Two identical circles intersect each other such that each passes through the centre of the other. Length of common chord is $16\sqrt{3}$ cm. What is the radius of each circle?

16 cm

Length of common chord BD is 16\(\sqrt {3 }\)

AC = AB = BC = CD = DA = r

So, ABCD is a rhombus

So, \(\Delta \)ABC & \(\Delta \)ACD are equilateral triangle

Then area of equilateral triangle = \(\frac{\sqrt { 3}}{4}\)\( { (side)}^{3 } \)

= \(\frac{\sqrt { 3}}{4}\)\( { r}^{2} \)

So, sum of area of both triangle

ABC & ADC = 2 x \(\frac{\sqrt { 3}}{4}\) x \( { r}^{2} \)
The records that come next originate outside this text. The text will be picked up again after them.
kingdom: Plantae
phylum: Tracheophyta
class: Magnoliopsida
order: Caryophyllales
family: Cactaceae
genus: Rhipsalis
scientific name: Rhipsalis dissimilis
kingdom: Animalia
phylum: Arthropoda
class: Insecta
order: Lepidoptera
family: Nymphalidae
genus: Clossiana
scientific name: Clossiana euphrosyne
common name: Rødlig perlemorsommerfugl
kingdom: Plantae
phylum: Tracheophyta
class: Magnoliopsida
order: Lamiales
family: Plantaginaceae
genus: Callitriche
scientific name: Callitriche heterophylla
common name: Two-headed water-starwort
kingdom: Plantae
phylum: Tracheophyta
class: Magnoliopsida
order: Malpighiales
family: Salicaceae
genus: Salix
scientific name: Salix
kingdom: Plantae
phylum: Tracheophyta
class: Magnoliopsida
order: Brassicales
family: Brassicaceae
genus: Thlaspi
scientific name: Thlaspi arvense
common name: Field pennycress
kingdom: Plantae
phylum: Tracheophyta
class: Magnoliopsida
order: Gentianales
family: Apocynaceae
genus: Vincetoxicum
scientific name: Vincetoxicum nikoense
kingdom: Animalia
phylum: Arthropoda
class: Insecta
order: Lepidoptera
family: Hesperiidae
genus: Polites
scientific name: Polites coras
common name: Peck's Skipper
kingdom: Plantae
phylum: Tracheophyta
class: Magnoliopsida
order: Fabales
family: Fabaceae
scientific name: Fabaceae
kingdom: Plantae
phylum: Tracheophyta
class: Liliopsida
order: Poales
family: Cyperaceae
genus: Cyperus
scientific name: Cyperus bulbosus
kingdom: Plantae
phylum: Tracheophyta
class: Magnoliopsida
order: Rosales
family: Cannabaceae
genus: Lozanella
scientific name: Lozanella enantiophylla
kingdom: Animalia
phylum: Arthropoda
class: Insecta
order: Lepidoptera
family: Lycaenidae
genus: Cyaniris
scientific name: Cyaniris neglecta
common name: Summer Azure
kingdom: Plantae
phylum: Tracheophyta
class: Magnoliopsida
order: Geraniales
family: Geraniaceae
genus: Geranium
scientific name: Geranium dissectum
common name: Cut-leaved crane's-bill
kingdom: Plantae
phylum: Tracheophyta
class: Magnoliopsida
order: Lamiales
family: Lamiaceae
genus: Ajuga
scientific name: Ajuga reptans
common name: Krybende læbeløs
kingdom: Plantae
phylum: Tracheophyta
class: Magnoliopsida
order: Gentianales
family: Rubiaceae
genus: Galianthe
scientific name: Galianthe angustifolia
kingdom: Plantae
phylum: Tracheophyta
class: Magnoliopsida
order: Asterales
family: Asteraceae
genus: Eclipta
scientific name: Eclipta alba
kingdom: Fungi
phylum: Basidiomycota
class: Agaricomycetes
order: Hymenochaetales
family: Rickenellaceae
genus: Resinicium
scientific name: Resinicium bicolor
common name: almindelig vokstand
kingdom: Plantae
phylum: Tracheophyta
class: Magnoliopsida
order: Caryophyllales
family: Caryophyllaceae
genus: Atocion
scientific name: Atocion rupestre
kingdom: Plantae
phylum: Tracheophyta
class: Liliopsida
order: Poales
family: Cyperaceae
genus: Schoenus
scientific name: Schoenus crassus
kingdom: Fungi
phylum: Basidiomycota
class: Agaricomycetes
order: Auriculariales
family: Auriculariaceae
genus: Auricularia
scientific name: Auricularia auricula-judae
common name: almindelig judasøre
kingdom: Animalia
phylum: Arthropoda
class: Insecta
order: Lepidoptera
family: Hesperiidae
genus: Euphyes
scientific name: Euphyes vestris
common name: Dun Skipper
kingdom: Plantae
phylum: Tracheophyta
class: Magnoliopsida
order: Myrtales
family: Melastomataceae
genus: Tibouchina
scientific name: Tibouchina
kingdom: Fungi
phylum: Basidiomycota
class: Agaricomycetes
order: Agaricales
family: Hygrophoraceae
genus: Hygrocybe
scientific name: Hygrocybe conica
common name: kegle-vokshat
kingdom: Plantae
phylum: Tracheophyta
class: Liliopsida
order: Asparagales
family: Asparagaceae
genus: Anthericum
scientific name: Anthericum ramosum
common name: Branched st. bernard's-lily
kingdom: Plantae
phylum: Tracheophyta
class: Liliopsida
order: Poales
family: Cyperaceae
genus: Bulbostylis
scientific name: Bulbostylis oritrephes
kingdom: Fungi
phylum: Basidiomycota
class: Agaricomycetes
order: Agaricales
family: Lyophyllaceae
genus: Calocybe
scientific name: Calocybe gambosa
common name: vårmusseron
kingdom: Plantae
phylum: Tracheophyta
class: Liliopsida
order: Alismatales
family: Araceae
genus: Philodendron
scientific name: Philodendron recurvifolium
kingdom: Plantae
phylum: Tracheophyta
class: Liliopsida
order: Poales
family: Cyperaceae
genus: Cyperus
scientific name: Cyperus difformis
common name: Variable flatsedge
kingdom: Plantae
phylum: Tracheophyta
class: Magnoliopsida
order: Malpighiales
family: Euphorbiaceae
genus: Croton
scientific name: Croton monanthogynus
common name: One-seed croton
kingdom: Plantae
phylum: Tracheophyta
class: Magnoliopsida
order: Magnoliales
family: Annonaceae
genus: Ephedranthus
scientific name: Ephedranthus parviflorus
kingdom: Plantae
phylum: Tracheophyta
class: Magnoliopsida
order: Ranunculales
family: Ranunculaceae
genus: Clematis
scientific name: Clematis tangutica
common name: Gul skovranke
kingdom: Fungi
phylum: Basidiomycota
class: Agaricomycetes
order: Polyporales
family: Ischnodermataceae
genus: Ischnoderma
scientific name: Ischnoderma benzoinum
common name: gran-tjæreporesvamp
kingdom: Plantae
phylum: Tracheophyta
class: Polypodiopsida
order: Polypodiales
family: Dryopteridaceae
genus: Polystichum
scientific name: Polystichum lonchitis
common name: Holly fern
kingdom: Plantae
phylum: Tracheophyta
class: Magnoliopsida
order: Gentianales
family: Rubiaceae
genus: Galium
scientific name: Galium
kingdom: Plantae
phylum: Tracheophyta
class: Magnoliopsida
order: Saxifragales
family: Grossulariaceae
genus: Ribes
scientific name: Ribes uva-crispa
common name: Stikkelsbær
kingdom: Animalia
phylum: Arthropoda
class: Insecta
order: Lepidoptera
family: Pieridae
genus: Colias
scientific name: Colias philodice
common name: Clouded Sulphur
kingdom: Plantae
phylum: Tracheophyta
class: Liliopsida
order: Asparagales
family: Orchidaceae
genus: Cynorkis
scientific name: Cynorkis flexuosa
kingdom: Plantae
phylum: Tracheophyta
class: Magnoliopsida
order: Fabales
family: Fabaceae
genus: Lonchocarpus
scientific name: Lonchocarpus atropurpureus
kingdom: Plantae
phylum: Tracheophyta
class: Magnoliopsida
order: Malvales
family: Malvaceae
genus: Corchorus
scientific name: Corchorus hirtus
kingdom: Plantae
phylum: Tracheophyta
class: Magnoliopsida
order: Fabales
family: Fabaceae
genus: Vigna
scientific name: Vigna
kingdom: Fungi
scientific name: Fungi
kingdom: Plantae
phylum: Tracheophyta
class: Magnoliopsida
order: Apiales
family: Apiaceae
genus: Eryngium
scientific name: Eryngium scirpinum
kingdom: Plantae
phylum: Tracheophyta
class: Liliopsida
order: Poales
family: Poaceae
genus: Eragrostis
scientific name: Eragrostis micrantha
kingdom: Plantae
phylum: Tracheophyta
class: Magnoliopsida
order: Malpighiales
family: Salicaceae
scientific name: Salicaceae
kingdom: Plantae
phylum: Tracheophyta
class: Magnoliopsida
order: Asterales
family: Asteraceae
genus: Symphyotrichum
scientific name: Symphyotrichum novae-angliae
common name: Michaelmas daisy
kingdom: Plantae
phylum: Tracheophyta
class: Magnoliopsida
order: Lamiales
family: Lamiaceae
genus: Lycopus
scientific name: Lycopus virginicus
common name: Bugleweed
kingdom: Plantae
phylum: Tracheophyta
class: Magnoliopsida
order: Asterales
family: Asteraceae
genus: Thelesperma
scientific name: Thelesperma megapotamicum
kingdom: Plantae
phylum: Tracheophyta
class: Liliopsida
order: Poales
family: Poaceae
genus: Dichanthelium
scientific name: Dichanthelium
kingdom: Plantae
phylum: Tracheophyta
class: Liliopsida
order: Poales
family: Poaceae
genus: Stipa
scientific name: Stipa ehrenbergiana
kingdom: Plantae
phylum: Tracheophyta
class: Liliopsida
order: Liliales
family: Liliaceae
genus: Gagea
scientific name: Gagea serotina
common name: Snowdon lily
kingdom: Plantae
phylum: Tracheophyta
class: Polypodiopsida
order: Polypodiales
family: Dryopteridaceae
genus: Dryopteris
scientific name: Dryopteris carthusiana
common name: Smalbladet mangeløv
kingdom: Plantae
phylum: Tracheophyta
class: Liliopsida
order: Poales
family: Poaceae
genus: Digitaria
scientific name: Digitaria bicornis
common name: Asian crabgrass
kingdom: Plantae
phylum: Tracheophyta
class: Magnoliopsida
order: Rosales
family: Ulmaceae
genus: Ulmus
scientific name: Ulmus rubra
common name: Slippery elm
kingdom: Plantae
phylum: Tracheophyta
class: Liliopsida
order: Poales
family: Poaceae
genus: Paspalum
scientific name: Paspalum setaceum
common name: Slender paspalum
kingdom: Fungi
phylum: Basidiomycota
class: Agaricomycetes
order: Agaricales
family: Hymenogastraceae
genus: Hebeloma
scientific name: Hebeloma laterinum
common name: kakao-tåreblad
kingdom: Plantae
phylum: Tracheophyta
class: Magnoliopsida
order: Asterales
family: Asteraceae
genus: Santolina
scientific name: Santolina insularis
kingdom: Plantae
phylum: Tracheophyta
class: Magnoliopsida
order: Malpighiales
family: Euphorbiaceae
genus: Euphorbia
= \(\frac{\sqrt { 3}}{4}\) \( { r}^{2} \)      ..(1)

Now area of rhombus

= \(\frac{1}{2}\) x AC x BD

= \(\frac{1}{2}\) x r x 16\(\sqrt {3 }\)

= 8\(\sqrt {3 }\)r      ..(2)

Now equate 1st and 2nd equation

= \(\frac{\sqrt { 3}}{4}\) \( { r}^{2} \) = 8\(\sqrt {3 }\)r

= r = 16 cm.

Therefore, radius = 16 cm.